When MEA member Lisa Weise first volunteered to coach a robotics team at Holt High School, she knew little about building a robot but was game for a challenge. Now just five years later, her experience and connections are helping to combat the coronavirus outbreak in Michigan.
A biology teacher and 2004 Michigan Science Teacher of the Year now in her 25th year at Holt, Weise was talking with her sister-in-law – a nurse at a metro-Detroit hospital – who asked if Holt’s robotics team could design a face shield to protect frontline hospital workers treating infected patients.
“As we were talking it occurred to me another need was for goggles, and I thought I already have those,” Weise said in a phone interview. “I could just give those to people.”
That simple conversation sparked a grassroots effort that Weise started to spread across the state.
Weise contacted her superintendent, who let her in to retrieve 100 pairs of goggles from her classroom, but “Instead of mailing those goggles to my sister-in-law, I told her there is a robotics team right by you and I’m sure they’d give you goggles,” she said.
Weise reached out to that robotics coach – Bruce Stone, a manager at General Motors who coaches the Lake Orion High School robotics team. “Not only did they give her their goggles, they organized a collection and gave a bunch more goggles to the hospital.”
Weise split her own stash of the protective eyewear between Sparrow and McLaren hospitals in the Lansing area, “and now what I’ve been working on is trying to find other teams to do the same thing, because every team can be doing this right now.”
At first Weise was trying to contact hospitals to determine if they needed goggles, but soon she realized the need was universal. She shifted her focus to getting the word out to robotics teams and coaches.
“Everyone I’ve talked to has said, ‘Yes, certainly we’ll help. We’ve got it.’ People want to help.”

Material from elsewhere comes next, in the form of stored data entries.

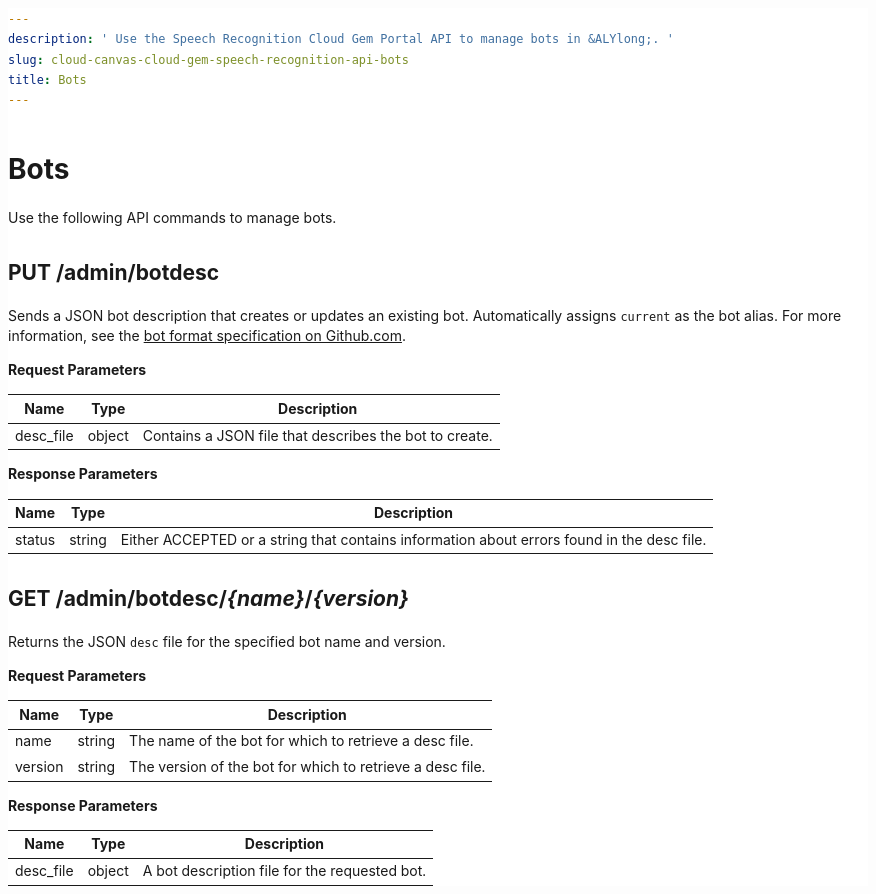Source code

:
 ```yaml
---
description: ' Use the Speech Recognition Cloud Gem Portal API to manage bots in &ALYlong;. '
slug: cloud-canvas-cloud-gem-speech-recognition-api-bots
title: Bots
---
```

# Bots<a name="cloud-canvas-cloud-gem-speech-recognition-api-bots"></a>

Use the following API commands to manage bots\.

## PUT /admin/botdesc<a name="cloud-canvas-cloud-gem-speech-recognition-api-bots-put-adminbotdesc"></a>

Sends a JSON bot description that creates or updates an existing bot\. Automatically assigns `current` as the bot alias\. For more information, see the [bot format specification on Github\.com](https://github.com/awslabs/aws-lex-web-ui/blob/master/templates/custom-resources/bot-definition.json)\.


**Request Parameters**  

| Name | Type | Description | 
| --- | --- | --- | 
| desc\_file | object | Contains a JSON file that describes the bot to create\. | 


**Response Parameters**  

| Name | Type | Description | 
| --- | --- | --- | 
| status | string | Either ACCEPTED or a string that contains information about errors found in the desc file\. | 

## GET /admin/botdesc/*\{name\}*/*\{version\}*<a name="cloud-canvas-cloud-gem-speech-recognition-api-bots-get-adminbotdescnameversion"></a>

Returns the JSON `desc` file for the specified bot name and version\.


**Request Parameters**  

| Name | Type | Description | 
| --- | --- | --- | 
| name | string | The name of the bot for which to retrieve a desc file\. | 
| version | string | The version of the bot for which to retrieve a desc file\. | 


**Response Parameters**  

| Name | Type | Description | 
| --- | --- | --- | 
| desc\_file | object | A bot description file for the requested bot\. |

Weise also reached out to Gail Alpert, president of First in Michigan Robotics, a state affiliate of the non-profit organization that sponsors competitions for robotics teams all over the world. Alpert also began contacting team mentors and alumni networks across the state.

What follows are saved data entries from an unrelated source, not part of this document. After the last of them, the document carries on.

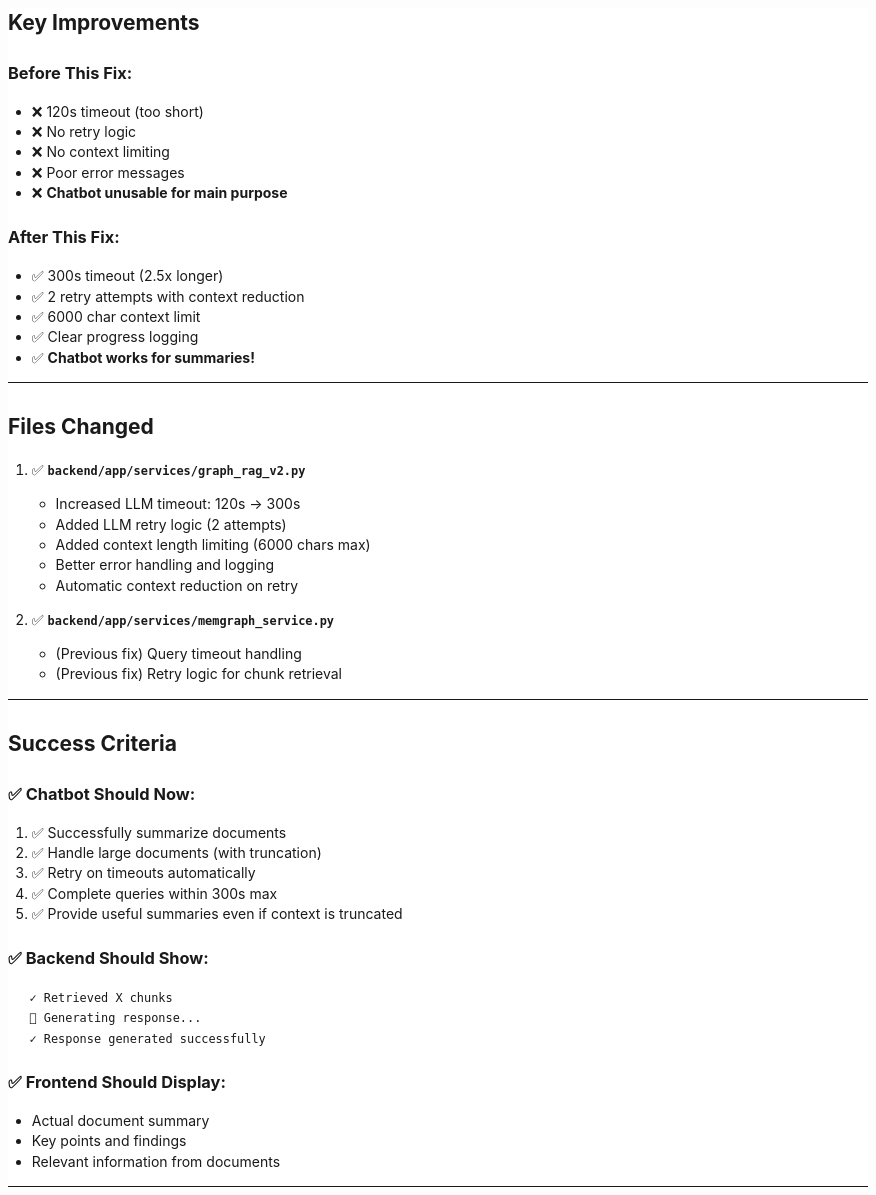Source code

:## Key Improvements

### Before This Fix:
- ❌ 120s timeout (too short)
- ❌ No retry logic
- ❌ No context limiting
- ❌ Poor error messages
- ❌ **Chatbot unusable for main purpose**

### After This Fix:
- ✅ 300s timeout (2.5x longer)
- ✅ 2 retry attempts with context reduction
- ✅ 6000 char context limit
- ✅ Clear progress logging
- ✅ **Chatbot works for summaries!**

---

## Files Changed

1. ✅ **`backend/app/services/graph_rag_v2.py`**
   - Increased LLM timeout: 120s → 300s
   - Added LLM retry logic (2 attempts)
   - Added context length limiting (6000 chars max)
   - Better error handling and logging
   - Automatic context reduction on retry

2. ✅ **`backend/app/services/memgraph_service.py`**
   - (Previous fix) Query timeout handling
   - (Previous fix) Retry logic for chunk retrieval

---

## Success Criteria

### ✅ Chatbot Should Now:
1. ✅ Successfully summarize documents
2. ✅ Handle large documents (with truncation)
3. ✅ Retry on timeouts automatically
4. ✅ Complete queries within 300s max
5. ✅ Provide useful summaries even if context is truncated

### ✅ Backend Should Show:
```
   ✓ Retrieved X chunks
   🤖 Generating response...
   ✓ Response generated successfully
```

### ✅ Frontend Should Display:
- Actual document summary
- Key points and findings
- Relevant information from documents

---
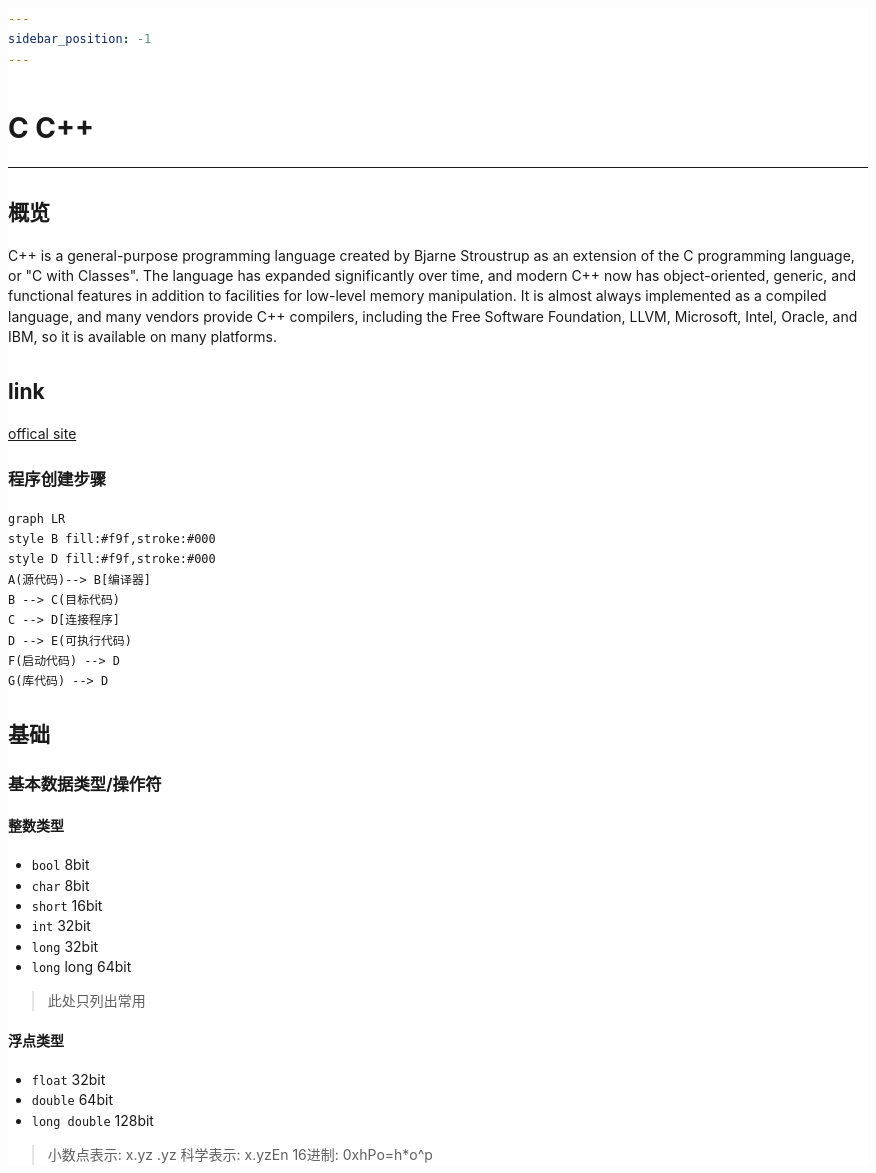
 ```yaml
---
sidebar_position: -1
---
```

# C C++
---
## 概览
C++ is a general-purpose programming language created by Bjarne Stroustrup as an extension of the C programming language, or "C with Classes". The language has expanded significantly over time, and modern C++ now has object-oriented, generic, and functional features in addition to facilities for low-level memory manipulation. It is almost always implemented as a compiled language, and many vendors provide C++ compilers, including the Free Software Foundation, LLVM, Microsoft, Intel, Oracle, and IBM, so it is available on many platforms.

## link
[offical site](http://www.cplusplus.com/)

### 程序创建步骤
```mermaid
graph LR
style B fill:#f9f,stroke:#000
style D fill:#f9f,stroke:#000
A(源代码)--> B[编译器]
B --> C(目标代码)
C --> D[连接程序]
D --> E(可执行代码)
F(启动代码) --> D
G(库代码) --> D
```
## 基础
### 基本数据类型/操作符
#### 整数类型
+ `bool` 8bit
+ `char` 8bit
+ `short` 16bit
+ `int` 32bit
+ `long` 32bit
+ `long` long 64bit
> 此处只列出常用

#### 浮点类型
+ `float` 32bit
+ `double` 64bit
+ `long double` 128bit
>小数点表示: x.yz .yz
>科学表示: x.yzEn
>16进制: 0xhPo=h*o^p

“I said to Gail, let’s find all of the robotics teams and tell them, ‘Find your hospital. Give them goggles. They want them.’”
More than 600 high school First Robotics teams exist in Michigan, said MEA member Ben Shoemaker, who has coached a high school team for 10 years in Mason Public Schools, where a huge new robotics center was just unveiled on March 13.
Shoemaker was one of the first coaches contacted by Weise, because both his program and his statewide connections are extensive. “I’m probably uniquely positioned also in that my wife is a physician,” Shoemaker said, “so we knew there was a need.”
Although Shoemaker could not get access to his closed building, he had brought home all of his 3-D printers after Gov. Gretchen Whitmer announced the statewide school closures on March 12.
Shoemaker began printing 3-D face shields from a design made available by a corporate sponsor of First Robotics, which anyone can make using a 3-D printer and a three-hole punch, he said. He also began reaching out to other coaches.
“First Robotics is a big problem-solving organization,” the 18-year veteran science and technology teacher said. “It’s an open network for people to communicate, and we always do, so it was natural for people to want to work together and solve problems.”
The spring robotics competitions have been cancelled because of the public health emergency, so Shoemaker’s student leadership team has been holding virtual meetings on Zoom to devise ways to help out the community during this period of social distancing, he said.
“We’re actually taking our tablets that we have for scouting and trying to get those delivered to some senior centers in the area, so kids can be virtual pen-pals with seniors who are shut in and might not have visitors.”
The efforts to find creative ways to help hospitals and communities returns a welcome sense of mission and purpose to their lives, Shoemaker and Weise agreed.
“I think that’s the hardest thing for us as educators is that you have this drive all the time to get kids to a certain point and all of a sudden you’re told, ‘Well, you’re not going to get to do that for a while,’ and it just takes your sails away,” Shoemaker said.
Weise has inspired her own daughters to get involved. The family is working together to sew face masks from a pattern approved by the federal Centers for Disease Control. “Any way that we can help feels nice,” Weise said.
She encourages other robotics coaches to contact the nearest hospital to see if goggles or other items can be donated.